Input
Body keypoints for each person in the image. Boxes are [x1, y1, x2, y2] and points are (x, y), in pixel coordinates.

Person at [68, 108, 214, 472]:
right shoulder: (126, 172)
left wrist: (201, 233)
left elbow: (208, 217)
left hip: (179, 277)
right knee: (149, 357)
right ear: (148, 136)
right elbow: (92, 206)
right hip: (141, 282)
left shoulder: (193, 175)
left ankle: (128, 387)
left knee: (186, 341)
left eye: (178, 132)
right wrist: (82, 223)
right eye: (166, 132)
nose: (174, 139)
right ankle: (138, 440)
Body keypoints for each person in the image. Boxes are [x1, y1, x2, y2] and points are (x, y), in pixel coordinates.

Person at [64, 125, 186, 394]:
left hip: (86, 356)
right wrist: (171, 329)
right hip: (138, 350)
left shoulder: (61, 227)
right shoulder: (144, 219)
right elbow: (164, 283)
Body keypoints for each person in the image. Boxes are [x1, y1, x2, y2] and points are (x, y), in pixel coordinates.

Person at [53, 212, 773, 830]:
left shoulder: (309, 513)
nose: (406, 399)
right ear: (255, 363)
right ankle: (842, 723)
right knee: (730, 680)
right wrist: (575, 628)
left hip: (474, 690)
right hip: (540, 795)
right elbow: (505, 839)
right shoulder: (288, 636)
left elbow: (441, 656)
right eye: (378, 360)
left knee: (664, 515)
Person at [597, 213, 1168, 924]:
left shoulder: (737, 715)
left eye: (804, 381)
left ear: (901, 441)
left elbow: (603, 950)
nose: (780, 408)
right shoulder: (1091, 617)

What is expected
Retype all of the records above, word for word.

Answer area
Body keypoints for each person in the image. Boxes are [x1, y1, x2, y2] and points are (x, y), in pixel coordinates.

Person at [68, 108, 214, 472]:
right shoulder: (126, 172)
left wrist: (201, 233)
left elbow: (208, 217)
left hip: (179, 277)
right knee: (149, 357)
right ear: (148, 136)
right elbow: (92, 206)
right hip: (141, 282)
left shoulder: (193, 175)
left ankle: (128, 387)
left knee: (186, 341)
left eye: (178, 132)
right wrist: (82, 223)
right eye: (166, 132)
nose: (174, 139)
right ankle: (138, 440)
Body keypoints for each person in the image. Boxes are [x1, y1, x2, y2] and points are (x, y), in pixel coordinates.

Person at [64, 125, 186, 394]:
left hip: (86, 356)
right wrist: (171, 329)
right hip: (138, 350)
left shoulder: (61, 227)
right shoulder: (144, 219)
right elbow: (164, 283)
Body keypoints for each person in the image. Boxes are [x1, y1, x2, y2] and points are (x, y), in pixel coordinates.

Person at [53, 212, 773, 830]:
left shoulder: (309, 513)
nose: (406, 399)
right ear: (255, 363)
right ankle: (842, 723)
right knee: (730, 680)
right wrist: (575, 628)
left hip: (474, 690)
right hip: (540, 795)
right elbow: (505, 839)
right shoulder: (288, 636)
left elbow: (441, 656)
right eye: (378, 360)
left knee: (664, 515)
Person at [597, 213, 1168, 924]:
left shoulder: (737, 715)
left eye: (804, 381)
left ear: (901, 441)
left elbow: (603, 950)
nose: (780, 408)
right shoulder: (1091, 617)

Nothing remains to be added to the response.